----- DATA SHOWN -----

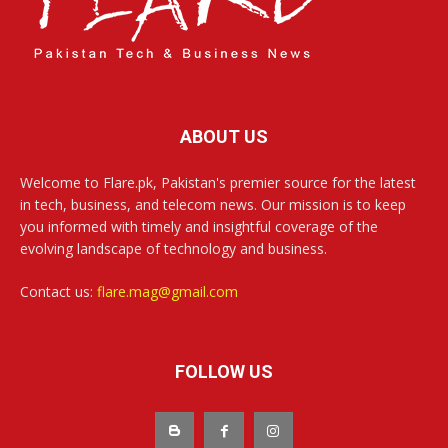
ABOUT US
Welcome to Flare.pk, Pakistan's premier source for the latest
in tech, business, and telecom news. Our mission is to keep
you informed with timely and insightful coverage of the
evolving landscape of technology and business.
Contact us:
flare.mag@gmail.com
FOLLOW US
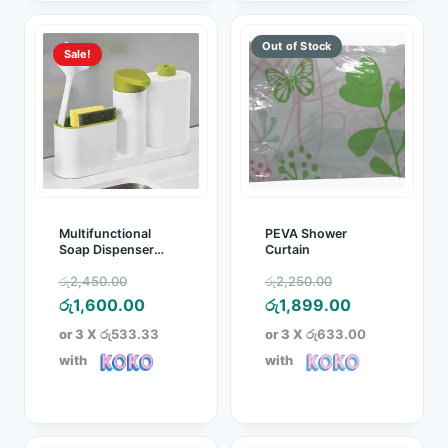
Sale!
Multifunctional
PEVA Shower
Soap Dispenser
Curtain
Storage Rack Sink
Original
Original
රු
2,450.00
රු
2,250.00
Tidy Set
price
Current
price
Current
රු
1,600.00
රු
1,899.00
was:
price
was:
price
or 3 X
රු533.33
or 3 X
රු633.00
රු2,450.00.
is:
රු2,250.00.
is:
with
with
රු1,600.00.
රු1,899.00.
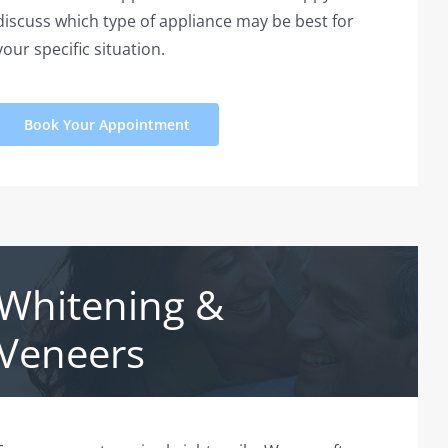
discuss which type of appliance may be best for
your specific situation.
Book Your Appointment
Whitening &
Veneers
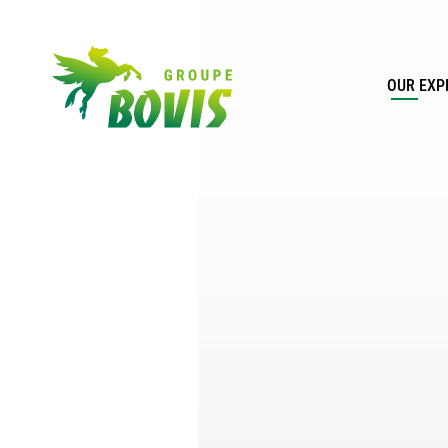
OUR EXP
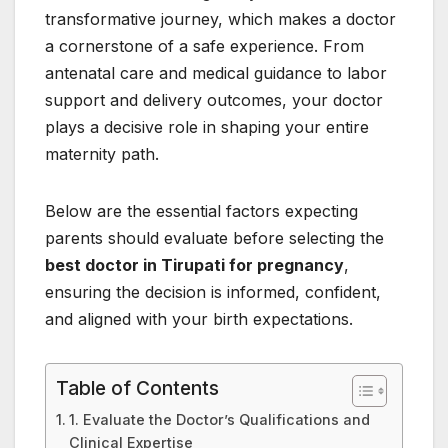
transformative journey, which makes a doctor
a cornerstone of a safe experience. From
antenatal care and medical guidance to labor
support and delivery outcomes, your doctor
plays a decisive role in shaping your entire
maternity path.
Below are the essential factors expecting
parents should evaluate before selecting the
best doctor in Tirupati for pregnancy
,
ensuring the decision is informed, confident,
and aligned with your birth expectations.
Table of Contents
1. Evaluate the Doctor’s Qualifications and
Clinical Expertise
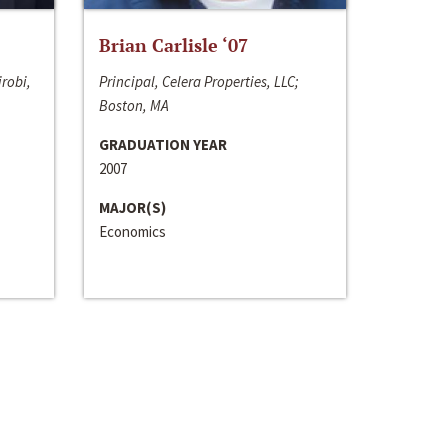
Brian Carlisle ‘07
irobi,
Principal, Celera Properties, LLC;
Boston, MA
GRADUATION YEAR
2007
MAJOR(S)
Economics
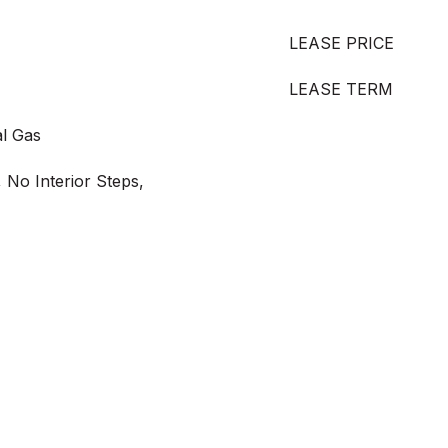
LEASE PRICE
LEASE TERM
al Gas
 No Interior Steps,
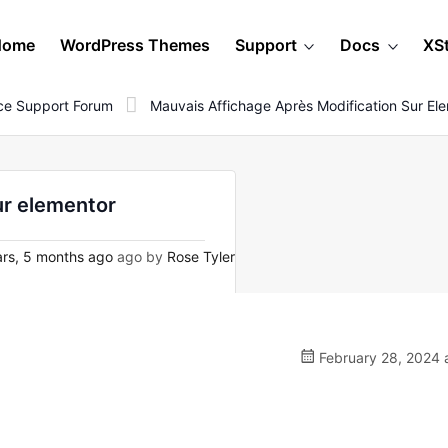
Home
WordPress Themes
Support
Docs
XS
e Support Forum
Mauvais Affichage Après Modification Sur El
ur elementor
rs, 5 months ago
ago by
Rose Tyler
February 28, 2024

-----

● TASK TO COMPLETE
Word for word, restate the lines from the line containing "in tech, business, and" through the end of the data, including the first and last of them. Pictures stay out.

● RESPONSE TO THIS EXERCISE
in tech, business, and telecom news. Our mission is to keep
you informed with timely and insightful coverage of the
evolving landscape of technology and business.
Contact us:
flare.mag@gmail.com
FOLLOW US
Sale!
Multifunctional
PEVA Shower
Soap Dispenser
Curtain
Storage Rack Sink
Original
Original
රු
2,450.00
රු
2,250.00
Tidy Set
price
Current
price
Current
රු
1,600.00
රු
1,899.00
was:
price
was:
price
or 3 X
රු533.33
or 3 X
රු633.00
රු2,450.00.
is:
රු2,250.00.
is:
with
with
රු1,600.00.
රු1,899.00.
discuss which type of appliance may be best for
your specific situation.
Book Your Appointment
Whitening &
Veneers
OUR EXP
transformative journey, which makes a doctor
a cornerstone of a safe experience. From
antenatal care and medical guidance to labor
support and delivery outcomes, your doctor
plays a decisive role in shaping your entire
maternity path.
Below are the essential factors expecting
parents should evaluate before selecting the
best doctor in Tirupati for pregnancy
,
ensuring the decision is informed, confident,
and aligned with your birth expectations.
Table of Contents
1. Evaluate the Doctor’s Qualifications and
Clinical Expertise
Brian Carlisle ‘07
irobi,
Principal, Celera Properties, LLC;
Boston, MA
GRADUATION YEAR
2007
MAJOR(S)
Economics
LEASE PRICE
LEASE TERM
al Gas
 No Interior Steps,
Home
WordPress Themes
Support
Docs
XS
e Support Forum
Mauvais Affichage Après Modification Sur El
ur elementor
rs, 5 months ago
ago by
Rose Tyler
February 28, 2024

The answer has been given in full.